### Exercise details
Look through the data below, and copy each line that carries the word "size".

* * *

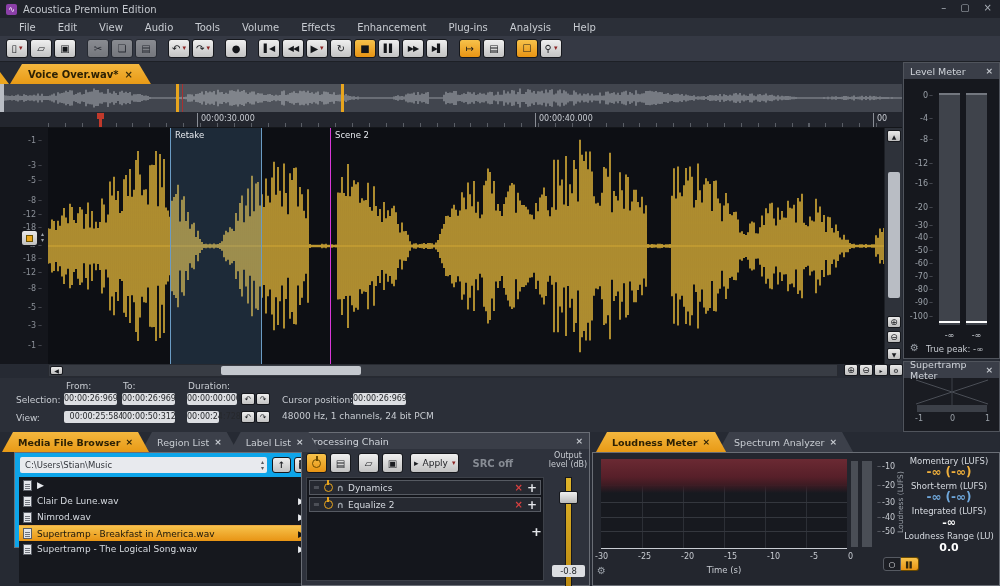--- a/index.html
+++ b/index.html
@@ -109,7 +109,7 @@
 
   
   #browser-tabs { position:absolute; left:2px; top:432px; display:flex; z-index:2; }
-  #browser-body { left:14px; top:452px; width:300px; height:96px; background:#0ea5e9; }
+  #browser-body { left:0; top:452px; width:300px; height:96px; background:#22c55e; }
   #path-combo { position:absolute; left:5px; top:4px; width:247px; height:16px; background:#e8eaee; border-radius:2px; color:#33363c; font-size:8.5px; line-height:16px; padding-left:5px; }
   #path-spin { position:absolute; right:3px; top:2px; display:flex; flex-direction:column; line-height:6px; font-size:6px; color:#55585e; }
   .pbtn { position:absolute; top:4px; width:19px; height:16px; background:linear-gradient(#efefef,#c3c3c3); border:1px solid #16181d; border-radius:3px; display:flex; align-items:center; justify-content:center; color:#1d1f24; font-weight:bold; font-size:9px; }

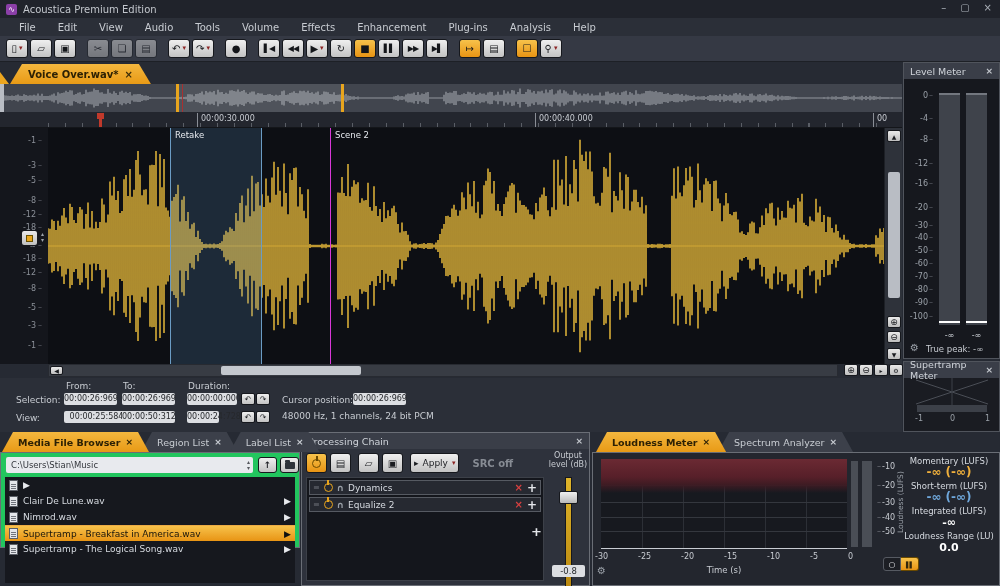--- a/index.html
+++ b/index.html
@@ -474,6 +474,7 @@
 
   <div class="frow">
         <span class="ficon"></span>
+        <span class="fname">Ascending the Mountain.wav</span>
         <span class="fplay">▶</span>
       </div>
       <div class="frow">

* * *

### Answer to the problem
   #path-combo { position:absolute; left:5px; top:4px; width:247px; height:16px; background:#e8eaee; border-radius:2px; color:#33363c; font-size:8.5px; line-height:16px; padding-left:5px; }
   #path-spin { position:absolute; right:3px; top:2px; display:flex; flex-direction:column; line-height:6px; font-size:6px; color:#55585e; }
   .pbtn { position:absolute; top:4px; width:19px; height:16px; background:linear-gradient(#efefef,#c3c3c3); border:1px solid #16181d; border-radius:3px; display:flex; align-items:center; justify-content:center; color:#1d1f24; font-weight:bold; font-size:9px; }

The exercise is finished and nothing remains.